_LISTED RECORDS_

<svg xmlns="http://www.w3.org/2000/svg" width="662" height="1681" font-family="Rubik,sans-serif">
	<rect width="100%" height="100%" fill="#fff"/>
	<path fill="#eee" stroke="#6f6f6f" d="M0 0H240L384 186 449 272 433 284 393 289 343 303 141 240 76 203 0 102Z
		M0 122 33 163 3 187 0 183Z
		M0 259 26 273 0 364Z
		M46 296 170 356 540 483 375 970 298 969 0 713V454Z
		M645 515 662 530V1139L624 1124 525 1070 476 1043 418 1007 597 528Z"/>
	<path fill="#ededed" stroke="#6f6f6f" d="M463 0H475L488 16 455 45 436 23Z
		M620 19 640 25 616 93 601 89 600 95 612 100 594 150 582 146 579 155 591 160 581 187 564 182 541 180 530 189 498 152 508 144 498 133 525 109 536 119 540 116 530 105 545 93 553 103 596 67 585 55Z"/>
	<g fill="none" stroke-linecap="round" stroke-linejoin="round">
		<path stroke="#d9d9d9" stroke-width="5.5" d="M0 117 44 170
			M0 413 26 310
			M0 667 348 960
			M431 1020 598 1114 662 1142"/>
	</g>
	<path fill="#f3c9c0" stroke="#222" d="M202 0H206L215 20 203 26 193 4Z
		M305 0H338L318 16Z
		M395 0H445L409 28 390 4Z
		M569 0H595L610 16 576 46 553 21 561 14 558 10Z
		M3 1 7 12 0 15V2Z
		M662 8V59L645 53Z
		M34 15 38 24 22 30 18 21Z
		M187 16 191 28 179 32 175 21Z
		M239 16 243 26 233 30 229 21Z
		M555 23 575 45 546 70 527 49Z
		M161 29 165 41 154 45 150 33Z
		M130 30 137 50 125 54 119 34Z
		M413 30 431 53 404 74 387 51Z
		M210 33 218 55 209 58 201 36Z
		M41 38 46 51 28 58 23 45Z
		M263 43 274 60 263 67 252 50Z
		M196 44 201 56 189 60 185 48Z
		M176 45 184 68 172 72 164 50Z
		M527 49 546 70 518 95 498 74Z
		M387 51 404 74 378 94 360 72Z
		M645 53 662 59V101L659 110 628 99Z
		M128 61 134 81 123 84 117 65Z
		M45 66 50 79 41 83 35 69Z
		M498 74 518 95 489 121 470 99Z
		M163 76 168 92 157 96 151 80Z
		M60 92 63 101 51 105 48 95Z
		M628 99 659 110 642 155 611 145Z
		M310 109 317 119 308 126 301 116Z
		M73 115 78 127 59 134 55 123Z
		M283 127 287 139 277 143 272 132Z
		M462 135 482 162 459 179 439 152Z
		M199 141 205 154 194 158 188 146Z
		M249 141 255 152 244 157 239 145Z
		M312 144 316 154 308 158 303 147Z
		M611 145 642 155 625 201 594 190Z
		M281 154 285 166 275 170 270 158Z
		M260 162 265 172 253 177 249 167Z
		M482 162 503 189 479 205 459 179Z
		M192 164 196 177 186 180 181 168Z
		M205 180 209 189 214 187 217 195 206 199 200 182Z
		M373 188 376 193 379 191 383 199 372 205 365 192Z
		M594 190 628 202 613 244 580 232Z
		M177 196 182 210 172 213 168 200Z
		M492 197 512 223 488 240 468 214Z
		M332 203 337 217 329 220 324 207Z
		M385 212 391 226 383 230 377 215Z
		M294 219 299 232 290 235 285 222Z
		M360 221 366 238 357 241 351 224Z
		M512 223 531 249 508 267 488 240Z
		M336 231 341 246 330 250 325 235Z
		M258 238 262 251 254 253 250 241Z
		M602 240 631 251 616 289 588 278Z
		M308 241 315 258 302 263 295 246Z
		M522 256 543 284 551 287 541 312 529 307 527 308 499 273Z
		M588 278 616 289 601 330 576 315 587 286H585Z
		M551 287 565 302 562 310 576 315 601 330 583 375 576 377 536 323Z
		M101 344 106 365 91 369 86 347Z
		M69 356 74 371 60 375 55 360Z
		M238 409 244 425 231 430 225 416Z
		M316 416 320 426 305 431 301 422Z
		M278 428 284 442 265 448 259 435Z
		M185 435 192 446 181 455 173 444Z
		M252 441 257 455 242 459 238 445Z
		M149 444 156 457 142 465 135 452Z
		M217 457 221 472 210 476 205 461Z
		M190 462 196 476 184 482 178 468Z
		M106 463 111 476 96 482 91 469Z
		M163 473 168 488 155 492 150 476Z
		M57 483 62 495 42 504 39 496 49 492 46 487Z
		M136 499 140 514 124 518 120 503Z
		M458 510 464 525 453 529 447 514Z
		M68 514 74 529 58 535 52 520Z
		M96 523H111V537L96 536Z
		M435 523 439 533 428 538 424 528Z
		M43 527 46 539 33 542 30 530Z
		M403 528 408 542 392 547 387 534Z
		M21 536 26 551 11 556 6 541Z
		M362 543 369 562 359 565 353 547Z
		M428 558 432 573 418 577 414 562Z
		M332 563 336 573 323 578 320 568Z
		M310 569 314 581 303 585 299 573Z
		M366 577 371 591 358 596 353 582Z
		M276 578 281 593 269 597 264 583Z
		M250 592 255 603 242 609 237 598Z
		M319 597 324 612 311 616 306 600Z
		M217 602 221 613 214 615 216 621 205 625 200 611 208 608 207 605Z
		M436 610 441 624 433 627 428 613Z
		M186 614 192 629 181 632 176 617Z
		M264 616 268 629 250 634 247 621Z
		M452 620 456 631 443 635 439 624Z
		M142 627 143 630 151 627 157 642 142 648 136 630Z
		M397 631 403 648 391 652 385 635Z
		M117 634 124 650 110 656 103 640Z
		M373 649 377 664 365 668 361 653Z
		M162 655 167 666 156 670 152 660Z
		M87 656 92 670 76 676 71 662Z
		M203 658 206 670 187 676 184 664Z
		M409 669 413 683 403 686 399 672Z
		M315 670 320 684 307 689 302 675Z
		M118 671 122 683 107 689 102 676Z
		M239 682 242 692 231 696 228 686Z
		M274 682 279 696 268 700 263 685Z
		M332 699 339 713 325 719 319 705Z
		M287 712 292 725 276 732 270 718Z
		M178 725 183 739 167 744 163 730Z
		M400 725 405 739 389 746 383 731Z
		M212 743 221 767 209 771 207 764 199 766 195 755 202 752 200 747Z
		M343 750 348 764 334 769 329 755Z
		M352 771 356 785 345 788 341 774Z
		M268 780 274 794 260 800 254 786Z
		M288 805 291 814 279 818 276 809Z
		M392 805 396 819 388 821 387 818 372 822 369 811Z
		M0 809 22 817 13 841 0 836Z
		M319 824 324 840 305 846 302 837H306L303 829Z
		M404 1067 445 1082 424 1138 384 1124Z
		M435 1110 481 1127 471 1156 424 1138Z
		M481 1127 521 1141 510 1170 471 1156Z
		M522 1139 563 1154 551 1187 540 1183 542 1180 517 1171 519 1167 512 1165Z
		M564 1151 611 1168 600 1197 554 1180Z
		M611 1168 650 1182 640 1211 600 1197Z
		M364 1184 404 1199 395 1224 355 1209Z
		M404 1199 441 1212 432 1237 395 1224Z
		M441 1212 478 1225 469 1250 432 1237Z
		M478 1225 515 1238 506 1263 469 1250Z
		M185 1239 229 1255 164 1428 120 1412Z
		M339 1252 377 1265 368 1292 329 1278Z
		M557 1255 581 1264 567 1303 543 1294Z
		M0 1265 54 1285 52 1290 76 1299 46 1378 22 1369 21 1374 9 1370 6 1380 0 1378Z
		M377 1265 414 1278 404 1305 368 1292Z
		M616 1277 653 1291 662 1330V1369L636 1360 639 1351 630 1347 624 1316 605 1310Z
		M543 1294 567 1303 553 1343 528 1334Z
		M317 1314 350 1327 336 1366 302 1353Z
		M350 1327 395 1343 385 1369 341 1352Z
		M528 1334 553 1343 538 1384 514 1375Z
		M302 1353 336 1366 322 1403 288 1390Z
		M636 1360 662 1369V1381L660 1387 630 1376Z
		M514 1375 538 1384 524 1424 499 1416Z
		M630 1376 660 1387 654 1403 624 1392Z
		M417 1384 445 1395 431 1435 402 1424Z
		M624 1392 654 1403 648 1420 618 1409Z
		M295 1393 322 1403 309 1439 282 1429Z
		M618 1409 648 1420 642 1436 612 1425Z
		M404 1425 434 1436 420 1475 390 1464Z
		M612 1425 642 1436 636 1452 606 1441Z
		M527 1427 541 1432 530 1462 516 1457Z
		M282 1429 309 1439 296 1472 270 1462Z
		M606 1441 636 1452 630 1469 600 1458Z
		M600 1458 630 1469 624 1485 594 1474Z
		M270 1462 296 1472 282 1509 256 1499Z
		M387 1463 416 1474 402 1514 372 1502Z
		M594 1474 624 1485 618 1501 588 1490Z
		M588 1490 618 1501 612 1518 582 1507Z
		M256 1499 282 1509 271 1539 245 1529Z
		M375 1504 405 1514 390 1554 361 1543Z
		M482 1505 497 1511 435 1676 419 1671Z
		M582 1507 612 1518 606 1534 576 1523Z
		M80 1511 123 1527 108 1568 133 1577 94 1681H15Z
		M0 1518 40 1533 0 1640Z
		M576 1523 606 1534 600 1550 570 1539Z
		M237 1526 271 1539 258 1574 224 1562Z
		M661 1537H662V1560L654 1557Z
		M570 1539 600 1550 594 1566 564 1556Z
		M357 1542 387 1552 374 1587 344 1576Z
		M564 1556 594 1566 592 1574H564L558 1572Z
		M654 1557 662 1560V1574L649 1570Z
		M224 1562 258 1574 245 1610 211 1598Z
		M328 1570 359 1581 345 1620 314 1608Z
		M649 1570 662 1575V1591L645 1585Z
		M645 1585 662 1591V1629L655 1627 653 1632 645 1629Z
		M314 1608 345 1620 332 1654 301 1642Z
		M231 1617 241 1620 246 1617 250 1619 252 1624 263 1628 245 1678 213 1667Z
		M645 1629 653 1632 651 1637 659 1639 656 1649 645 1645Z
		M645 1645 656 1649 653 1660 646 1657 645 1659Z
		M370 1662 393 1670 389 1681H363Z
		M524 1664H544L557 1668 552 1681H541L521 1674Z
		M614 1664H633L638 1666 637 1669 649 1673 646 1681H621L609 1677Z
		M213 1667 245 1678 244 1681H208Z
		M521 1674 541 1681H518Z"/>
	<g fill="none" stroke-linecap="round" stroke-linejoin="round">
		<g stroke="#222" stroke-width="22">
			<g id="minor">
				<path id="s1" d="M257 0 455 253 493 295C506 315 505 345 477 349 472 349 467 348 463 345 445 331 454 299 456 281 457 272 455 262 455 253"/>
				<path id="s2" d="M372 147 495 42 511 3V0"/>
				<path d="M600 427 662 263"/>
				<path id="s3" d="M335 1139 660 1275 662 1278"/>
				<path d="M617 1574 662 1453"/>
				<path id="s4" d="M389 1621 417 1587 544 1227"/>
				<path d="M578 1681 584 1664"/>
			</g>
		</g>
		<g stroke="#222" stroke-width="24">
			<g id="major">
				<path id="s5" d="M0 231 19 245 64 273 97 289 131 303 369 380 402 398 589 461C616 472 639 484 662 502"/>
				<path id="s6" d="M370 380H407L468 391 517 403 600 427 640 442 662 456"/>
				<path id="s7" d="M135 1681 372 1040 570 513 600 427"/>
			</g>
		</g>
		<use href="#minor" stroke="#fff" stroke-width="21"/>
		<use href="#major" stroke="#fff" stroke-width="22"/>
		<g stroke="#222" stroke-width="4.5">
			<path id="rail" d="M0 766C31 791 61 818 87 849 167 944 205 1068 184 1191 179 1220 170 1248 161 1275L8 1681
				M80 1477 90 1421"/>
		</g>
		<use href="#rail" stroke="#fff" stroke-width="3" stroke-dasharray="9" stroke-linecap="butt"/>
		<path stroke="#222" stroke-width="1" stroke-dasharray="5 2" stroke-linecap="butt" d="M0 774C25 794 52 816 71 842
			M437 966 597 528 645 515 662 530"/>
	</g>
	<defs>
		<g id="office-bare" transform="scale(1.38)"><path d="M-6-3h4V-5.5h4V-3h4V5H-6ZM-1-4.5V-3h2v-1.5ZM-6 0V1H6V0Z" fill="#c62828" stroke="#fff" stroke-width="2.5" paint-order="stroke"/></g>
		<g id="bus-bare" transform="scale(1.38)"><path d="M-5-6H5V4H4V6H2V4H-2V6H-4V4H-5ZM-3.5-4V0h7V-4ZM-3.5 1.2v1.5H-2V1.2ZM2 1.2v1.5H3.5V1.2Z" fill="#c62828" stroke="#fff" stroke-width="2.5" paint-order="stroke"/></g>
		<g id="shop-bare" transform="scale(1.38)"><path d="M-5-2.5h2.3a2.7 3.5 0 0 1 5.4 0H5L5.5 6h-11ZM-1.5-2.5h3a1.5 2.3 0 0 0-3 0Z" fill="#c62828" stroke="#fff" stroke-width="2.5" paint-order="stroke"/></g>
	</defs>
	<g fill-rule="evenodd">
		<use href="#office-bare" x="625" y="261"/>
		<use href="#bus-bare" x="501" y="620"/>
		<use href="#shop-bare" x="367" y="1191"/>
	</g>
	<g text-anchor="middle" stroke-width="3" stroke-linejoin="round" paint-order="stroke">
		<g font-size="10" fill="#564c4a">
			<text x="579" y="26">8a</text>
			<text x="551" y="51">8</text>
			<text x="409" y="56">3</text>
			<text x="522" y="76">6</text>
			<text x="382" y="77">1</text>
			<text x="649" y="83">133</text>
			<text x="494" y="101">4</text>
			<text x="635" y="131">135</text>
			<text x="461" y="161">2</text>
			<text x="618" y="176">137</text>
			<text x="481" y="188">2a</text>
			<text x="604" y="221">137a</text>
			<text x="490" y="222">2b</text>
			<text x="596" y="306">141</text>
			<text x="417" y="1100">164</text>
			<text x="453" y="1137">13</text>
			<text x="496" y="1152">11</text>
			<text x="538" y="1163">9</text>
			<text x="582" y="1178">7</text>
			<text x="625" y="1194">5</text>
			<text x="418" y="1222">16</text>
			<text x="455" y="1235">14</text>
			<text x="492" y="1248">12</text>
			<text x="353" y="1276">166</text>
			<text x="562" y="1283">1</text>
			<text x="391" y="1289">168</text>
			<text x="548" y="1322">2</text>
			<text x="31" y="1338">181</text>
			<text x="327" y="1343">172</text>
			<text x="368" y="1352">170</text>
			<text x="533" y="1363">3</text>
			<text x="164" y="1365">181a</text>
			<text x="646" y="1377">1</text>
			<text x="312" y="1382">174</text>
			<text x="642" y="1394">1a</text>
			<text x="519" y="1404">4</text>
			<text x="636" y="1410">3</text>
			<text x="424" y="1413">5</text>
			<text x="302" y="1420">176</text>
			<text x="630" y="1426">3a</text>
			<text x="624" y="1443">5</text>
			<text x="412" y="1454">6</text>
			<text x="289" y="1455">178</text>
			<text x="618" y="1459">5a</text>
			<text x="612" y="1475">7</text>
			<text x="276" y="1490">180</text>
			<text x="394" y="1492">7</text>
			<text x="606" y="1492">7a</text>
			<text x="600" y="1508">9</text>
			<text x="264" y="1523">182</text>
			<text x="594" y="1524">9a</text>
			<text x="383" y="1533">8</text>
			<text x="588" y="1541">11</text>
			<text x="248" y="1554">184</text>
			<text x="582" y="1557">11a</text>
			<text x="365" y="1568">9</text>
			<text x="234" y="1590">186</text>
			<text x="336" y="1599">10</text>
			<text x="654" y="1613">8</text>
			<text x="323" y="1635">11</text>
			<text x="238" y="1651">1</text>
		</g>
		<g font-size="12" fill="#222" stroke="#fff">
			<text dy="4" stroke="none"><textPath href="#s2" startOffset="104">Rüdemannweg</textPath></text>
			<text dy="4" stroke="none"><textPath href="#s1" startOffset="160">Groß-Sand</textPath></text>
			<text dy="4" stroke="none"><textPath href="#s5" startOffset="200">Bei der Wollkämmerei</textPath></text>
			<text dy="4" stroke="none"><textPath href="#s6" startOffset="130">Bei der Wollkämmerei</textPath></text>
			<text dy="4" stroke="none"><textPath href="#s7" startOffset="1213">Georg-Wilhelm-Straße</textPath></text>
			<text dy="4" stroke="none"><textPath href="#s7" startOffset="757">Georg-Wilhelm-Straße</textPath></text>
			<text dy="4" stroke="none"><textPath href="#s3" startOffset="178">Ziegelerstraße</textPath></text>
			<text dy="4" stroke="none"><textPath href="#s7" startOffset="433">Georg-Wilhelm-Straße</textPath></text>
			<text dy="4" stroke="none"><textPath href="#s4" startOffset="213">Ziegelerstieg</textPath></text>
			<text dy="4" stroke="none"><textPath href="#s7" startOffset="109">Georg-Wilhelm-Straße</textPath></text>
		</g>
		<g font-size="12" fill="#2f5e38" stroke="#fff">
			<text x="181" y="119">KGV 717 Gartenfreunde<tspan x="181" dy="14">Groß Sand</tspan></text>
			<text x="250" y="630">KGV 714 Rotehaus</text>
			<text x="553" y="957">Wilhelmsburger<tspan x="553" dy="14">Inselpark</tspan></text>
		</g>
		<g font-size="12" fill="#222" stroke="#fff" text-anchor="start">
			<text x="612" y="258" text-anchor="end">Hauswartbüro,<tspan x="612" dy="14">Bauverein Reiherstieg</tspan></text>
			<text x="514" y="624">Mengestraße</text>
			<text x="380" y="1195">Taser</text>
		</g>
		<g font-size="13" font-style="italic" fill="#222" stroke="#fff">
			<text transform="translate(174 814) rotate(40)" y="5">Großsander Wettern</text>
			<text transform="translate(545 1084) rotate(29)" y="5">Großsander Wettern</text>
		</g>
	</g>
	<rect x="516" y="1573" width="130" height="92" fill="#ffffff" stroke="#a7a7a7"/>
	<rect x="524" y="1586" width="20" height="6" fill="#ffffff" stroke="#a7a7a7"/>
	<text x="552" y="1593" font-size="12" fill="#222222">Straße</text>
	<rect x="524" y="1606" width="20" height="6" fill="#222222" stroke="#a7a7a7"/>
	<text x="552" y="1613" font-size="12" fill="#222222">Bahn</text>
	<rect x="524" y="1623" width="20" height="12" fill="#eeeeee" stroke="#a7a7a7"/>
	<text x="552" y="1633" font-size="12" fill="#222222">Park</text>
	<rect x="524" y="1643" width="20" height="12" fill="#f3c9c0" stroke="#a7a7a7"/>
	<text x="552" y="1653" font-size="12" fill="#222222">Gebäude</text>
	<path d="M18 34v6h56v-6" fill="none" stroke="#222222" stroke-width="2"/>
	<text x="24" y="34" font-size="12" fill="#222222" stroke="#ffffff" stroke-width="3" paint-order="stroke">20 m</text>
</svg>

_TASK DIRECTIONS_
Among the lines above, find the one with "M404 1199 441 1212 432 1237 395 1224Z" and the one with "M357 1542 387 1552 374 1587 344 1576Z". Quote both and everything between them, exactly.

_ANSWER FOR THE TASK_
		M404 1199 441 1212 432 1237 395 1224Z
		M441 1212 478 1225 469 1250 432 1237Z
		M478 1225 515 1238 506 1263 469 1250Z
		M185 1239 229 1255 164 1428 120 1412Z
		M339 1252 377 1265 368 1292 329 1278Z
		M557 1255 581 1264 567 1303 543 1294Z
		M0 1265 54 1285 52 1290 76 1299 46 1378 22 1369 21 1374 9 1370 6 1380 0 1378Z
		M377 1265 414 1278 404 1305 368 1292Z
		M616 1277 653 1291 662 1330V1369L636 1360 639 1351 630 1347 624 1316 605 1310Z
		M543 1294 567 1303 553 1343 528 1334Z
		M317 1314 350 1327 336 1366 302 1353Z
		M350 1327 395 1343 385 1369 341 1352Z
		M528 1334 553 1343 538 1384 514 1375Z
		M302 1353 336 1366 322 1403 288 1390Z
		M636 1360 662 1369V1381L660 1387 630 1376Z
		M514 1375 538 1384 524 1424 499 1416Z
		M630 1376 660 1387 654 1403 624 1392Z
		M417 1384 445 1395 431 1435 402 1424Z
		M624 1392 654 1403 648 1420 618 1409Z
		M295 1393 322 1403 309 1439 282 1429Z
		M618 1409 648 1420 642 1436 612 1425Z
		M404 1425 434 1436 420 1475 390 1464Z
		M612 1425 642 1436 636 1452 606 1441Z
		M527 1427 541 1432 530 1462 516 1457Z
		M282 1429 309 1439 296 1472 270 1462Z
		M606 1441 636 1452 630 1469 600 1458Z
		M600 1458 630 1469 624 1485 594 1474Z
		M270 1462 296 1472 282 1509 256 1499Z
		M387 1463 416 1474 402 1514 372 1502Z
		M594 1474 624 1485 618 1501 588 1490Z
		M588 1490 618 1501 612 1518 582 1507Z
		M256 1499 282 1509 271 1539 245 1529Z
		M375 1504 405 1514 390 1554 361 1543Z
		M482 1505 497 1511 435 1676 419 1671Z
		M582 1507 612 1518 606 1534 576 1523Z
		M80 1511 123 1527 108 1568 133 1577 94 1681H15Z
		M0 1518 40 1533 0 1640Z
		M576 1523 606 1534 600 1550 570 1539Z
		M237 1526 271 1539 258 1574 224 1562Z
		M661 1537H662V1560L654 1557Z
		M570 1539 600 1550 594 1566 564 1556Z
		M357 1542 387 1552 374 1587 344 1576Z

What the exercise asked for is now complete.